So… it was the capes. The black capes is what sold you?

Right, your searing, journalistic eye is cutting through my bullshit and you can see that mainly, I want to wear black. I don’t want to have lots of different costumes because that’s a pain. I want to be the Steve Jobs of the fantasy universe.

You have really perfected playing the bad guy that people still root for. How do you do that? Why do you do that?

Why do I do it? I don’t know. A close friend of mine pointed out that I do have this sort of slight niche for myself of villains with psychological damage that are always abused — in the case of Westworld, abused by his father, abused in a boys’ home in The Punisher, and in this case, there’s a sort of a demon in the woods story, which leads to the tragedy he suffered. So these sorts of tragic villains — which, I’m not even sure that’s a category — that then have sort of murky relationships with heroines. I struggled to think of any other examples of this and I’ve done about five in a row.

It’s your calling card on screen.

The reason it comes across like that is because I’m not interested in the singular. I’m interested in the fact that everyone has the capacity to be everything. There are no evil babies. This is all learned. And so I really enjoy finding the opposite of moments.

Are you worried you’ve made this villain too likable or sympathetic? He’s got a following amongst book readers so you could end up being the hero of this thing. Or at least, like a really charismatic cult leader or something.

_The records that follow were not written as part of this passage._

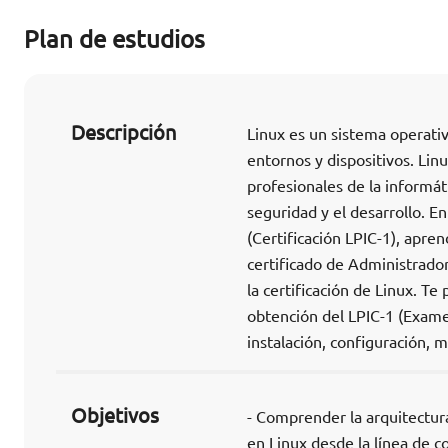
Plan de estudios
Descripción
Linux es un sistema operativ
entornos y dispositivos. Li
profesionales de la informát
seguridad y el desarrollo. 
(Certificación LPIC-1), apre
certificado de Administrador
la certificación de Linux. T
obtención del LPIC-1 (Exame
instalación, configuración, 
Objetivos
- Comprender la arquitectura
en Linux desde la línea de c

[Laughs] People on the internet sort of want to reclaim this “problematic man arena,” and they have their right to, as they’re reading, support whomever they want. I can’t pretend to understand it, but I think for me, the difference is we’re not presenting a hero. I’m not the one you’re rooting for, that’s Alina. I think that most people intrinsically are good and they root for the good. That isn’t to say though, that I don’t want people to want more of the character on screen. I want people to want to understand him better and I want people to want to understand why he behaves how he behaves. I think that life exists in the gray. The allegory of dark versus light in this story is very clear, but the most interesting parts of the story are the conflict. It’s interesting to me that these men represent potential paths for Alina’s future and what she could become. The darkness that could be in her, the ambition that might lie in her. The other people don’t understand what it’s like to have this power. Those areas that raise questions and spark debates make shows interesting to watch and then talk about.

Speaking of shows that spark debates: The Punisher. I’m still salty it’s over, though it wouldn’t have mattered so much for your character since he died…

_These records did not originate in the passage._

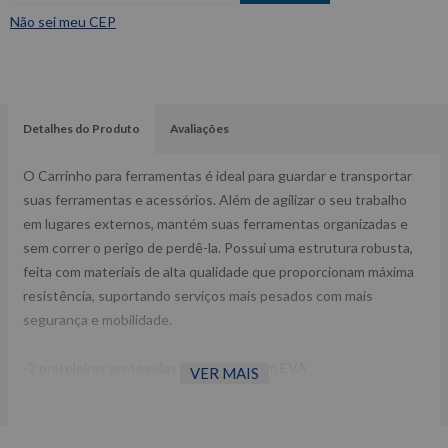
Não sei meu CEP
Detalhes do Produto
Avaliações
O Carrinho para ferramentas é ideal para guardar e transportar
suas ferramentas e acessórios. Além de agilizar o seu trabalho
em lugares externos, mantém suas ferramentas organizadas e
sem correr o perigo de perdê-la. Possui uma estrutura robusta,
feita com materiais de alta qualidade que proporcionam máxima
resistência, suportando serviços mais pesados com mais
segurança e mobilidade.
-2 prateleiras protegidas com mantas em EVA
VER MAIS
- Puxador para manuseio do carrinho
- Rodízio giratório sendo 2 com freios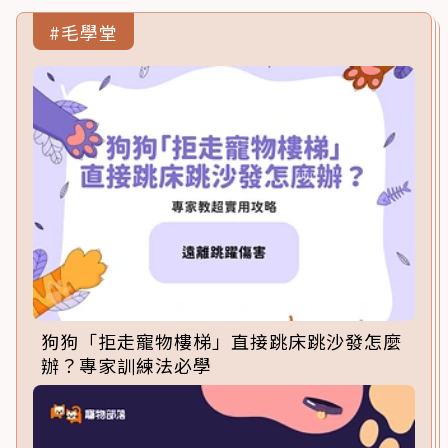
#毛學堂
狗狗「拒走寵物樓梯」直接跳床跳沙發怎麼
辦？專家訓練法必學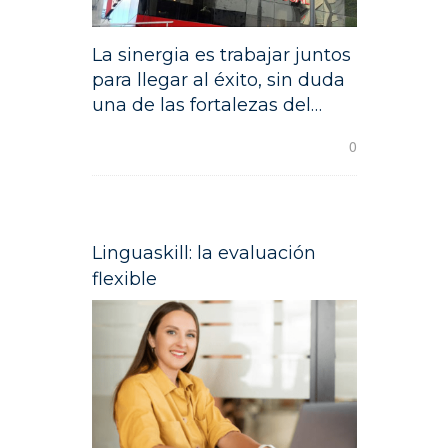
La sinergia es trabajar juntos
para llegar al éxito, sin duda
una de las fortalezas del…
READ MORE
0
Linguaskill: la evaluación
flexible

Yeah, but do you think I would’ve if they didn’t know it was [ending]? I don’t know.

Do you wish things had gone differently for that series… that season?

We were halfway through season two filming, and Jon [Bernthal] and I barely had any scenes together and I know we were sitting around a set going, “What, if they manufactured a way to get them both in prison and then they would have to work together in order to get out and then start to kill each other again? What if we could give them three or four episodes of talking? Wouldn’t that be awesome?” I was like, “Yes, I would love that.” There are a few scenes between us where we’re just sitting and talking in flashback and they were so compelling to me. I love doing it. And I obviously, I think, as proven by the last five or six jobs I’ve done, I seem to work best when just in one-on-one talking scenes. I think those are kind of my area.

Well, you’ve technically played a Marvel villain. Would you want to play a superhero next?

What superhero are we talking about?

Which one are you thinking about?

So long as there was an opportunity to find the opposite of whatever he is in the cracks between, absolutely.

So… not Captain America then?

I think I’d be a terrible choice for Captain America. I’d be a better Winter Soldier, or… I liked the ones with a little bit of darkness or confusion. The Batmans, the Moon Knights. I think you can find those things in anyone though. Even in Captain America, he wasn’t just playing one thing. He had internal conflict, I think, which was interesting.

True, and his choice to go back in time and retire with Peggy was pretty crappy too.

Yeah, but I’m just such a full-on romantic. That’s what I’d do.

But look what he’s done to his friends, Ben.

But man, it’s true love.

Oh fine, whatever.

Netflix ‘Shadow and Bone’ premieres on April 23.